Вдруг по лесу прокатился низкий звук, от которого у каждого живого существа стыла кровь. Так мог выть лишь голодный волк, созывая на пир собратьев, чуя близкую поживу.
-- У-у-у...-- Неслось из леса.
И вскоре другой голос отозвался с противоположного конца леса, а потом еще и еще затянули заунывную песню, подвывая друг другу. У Федора Барятинского все сжалось внутри. Сколько раз он слышал, стоя на крыльце своего дома в деревне, как где-то в лесу в зимнюю пору воют серые хищники, скликая один другого, чтоб соединив силы, напасть на одинокого путника, без жалости растерзав его, растащить на части по белому снегу, оставив к утру лишь обглоданные кости. Но сейчас, в начале лета, как могут волки подойти так близко к людям?! Нет, тут что-то не то...
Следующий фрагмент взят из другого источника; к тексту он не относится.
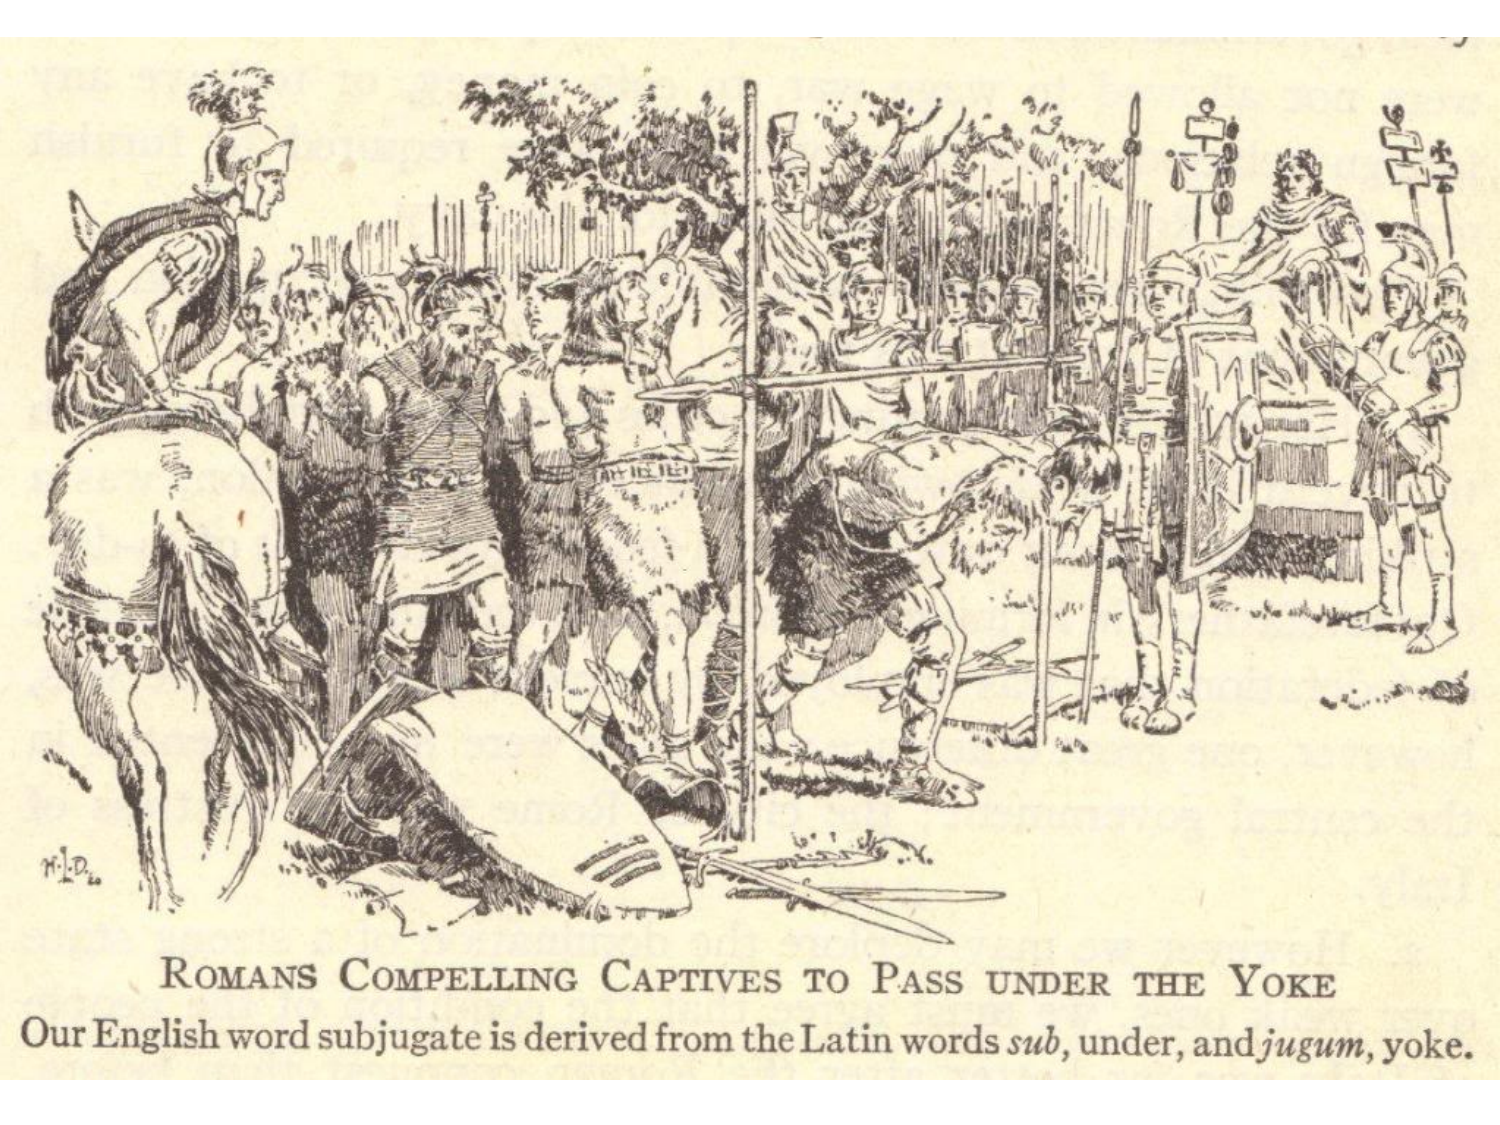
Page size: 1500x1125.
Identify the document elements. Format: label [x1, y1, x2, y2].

Не только князья услышали жуткий волчий вой. Достиг он и татар, заставив и их вздрогнуть. Если люди могли перебороть в себе страх, то кони, замедлив шаг, замерли, прядая ушами, сбились в кучу и, не повинуясь поводьям, кинулись от леса, от злобного, жуткого, преследующего их волчьего воя, пытаясь сбросить с себя всадников.
-- Бегут! Гляди, бегут татары! -- радостно закричал Петр Колычев.
Затрещали ветки и к ним подбежал разгоряченный Едигир, крикнув:
-- За ними! Пока не опомнились -- гнать надо! -- и первым побежал к своему мерину, испуганно перебиравшему ногами.
-- А как же волки? -- удивленно крикнул вслед ему Алексей Репнин, -они где?
-- Не бойся, волков не будет,-- улыбнулся Едигир и сложив губы трубочкой, негромко воспроизвел низкий звук, так напугавший всех. Его мерин, услышав исходивший от хозяина волчий вой, едва не упал на колени, задрожав всем телом.
-- Вот оно что...-- Репнин был явно разочарован,-- А я-то и впрямь думал, будто ты волков вызвал из леса...
-- А ты разве не слышал? -- спросил уже забравшийся в седло Федор Барятинский.-- Кто из соседнего леска отвечал?
Они проехали, не останавливаясь, мимо убитых крымцев, и Федор брезгливо кривя губы, тихо сказал:
-- Первый раз человека убил...
-- Может то я попал? -- запальчиво крикнул Колычев. -- Какая разница кто. Лучше было, если бы они нас прирезали тут?
-- Да я не о том, -- Федор был необычайно задумчив и первые легкие морщинки прорезались на его высоком лбу, -- ведь я человека жизни лишил... То вправе только Господь Бог делать...
-- Ладно, умствовать,-- к Колычеву враз вернулось доброе настроение и он возбужденно посверкивал своими васильковыми глазами.
-- Не догнать нам их уже,-- проговорил Едигир, вглядываясь в темнеющие вдалеке спины крымцев,-- может и к лучшему. Куда едем?